PROBLEM STATEMENT
Copy out exactly the lines below that run from the one holding "index dip: (633, 91)" to the one holding "thumb ip: (640, 139)", keeping both of those lines and no others.

EXERCISE MATERIALS
·····
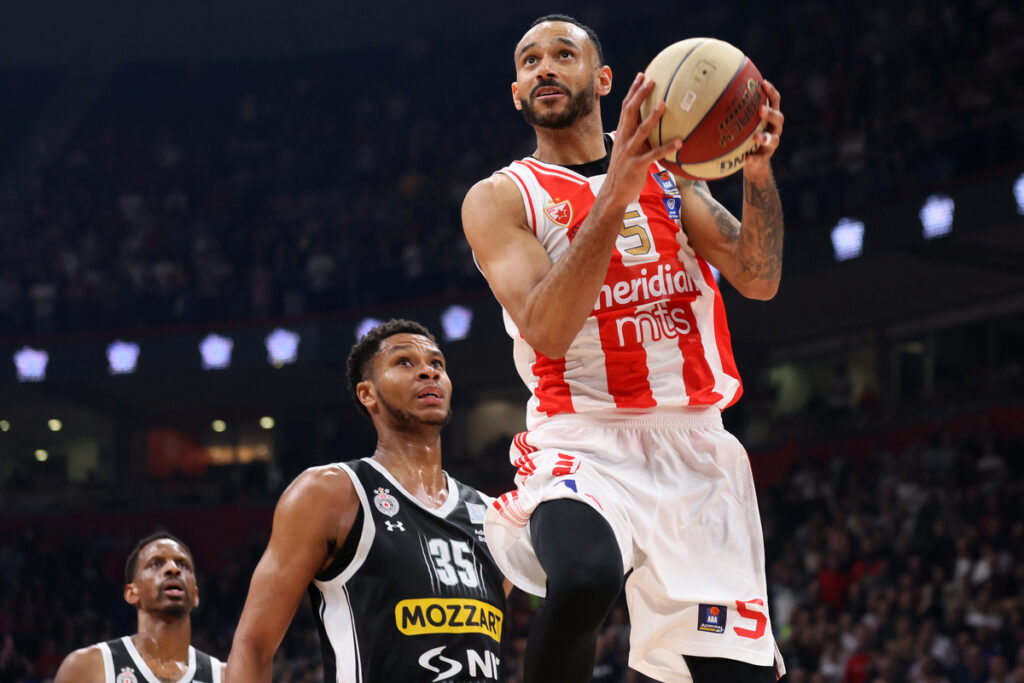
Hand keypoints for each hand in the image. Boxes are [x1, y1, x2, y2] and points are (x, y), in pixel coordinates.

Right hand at [604, 73, 681, 207]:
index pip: (626, 107)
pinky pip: (653, 155)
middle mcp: (623, 139)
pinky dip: (667, 147)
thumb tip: (657, 128)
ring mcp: (629, 152)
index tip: (642, 75)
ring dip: (652, 116)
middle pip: (630, 112)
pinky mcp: (636, 166)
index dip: (633, 91)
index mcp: (622, 134)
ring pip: (641, 131)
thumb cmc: (624, 172)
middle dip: (640, 95)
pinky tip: (680, 142)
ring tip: (664, 104)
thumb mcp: (629, 151)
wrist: (612, 194)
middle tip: (651, 79)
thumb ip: (640, 139)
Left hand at [744, 79, 782, 178]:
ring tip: (756, 138)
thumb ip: (735, 110)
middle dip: (770, 113)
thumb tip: (714, 94)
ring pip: (773, 139)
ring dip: (765, 137)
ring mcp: (772, 143)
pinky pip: (761, 158)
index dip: (771, 91)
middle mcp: (774, 128)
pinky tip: (746, 159)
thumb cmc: (745, 135)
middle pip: (778, 118)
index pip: (774, 100)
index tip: (763, 83)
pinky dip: (754, 159)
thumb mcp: (742, 122)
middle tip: (761, 110)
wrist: (754, 161)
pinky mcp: (766, 157)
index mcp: (769, 116)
·····
RESULT FOR THIS TASK
index dip: (633, 91)
index mcp: (622, 134)
ring pip: (641, 131)
thumb cmc: (624, 172)
middle dip: (640, 95)
pinky tip: (680, 142)
ring tip: (664, 104)
thumb mcp: (629, 151)
wrist: (612, 194)
middle tip: (651, 79)
thumb ip: (640, 139)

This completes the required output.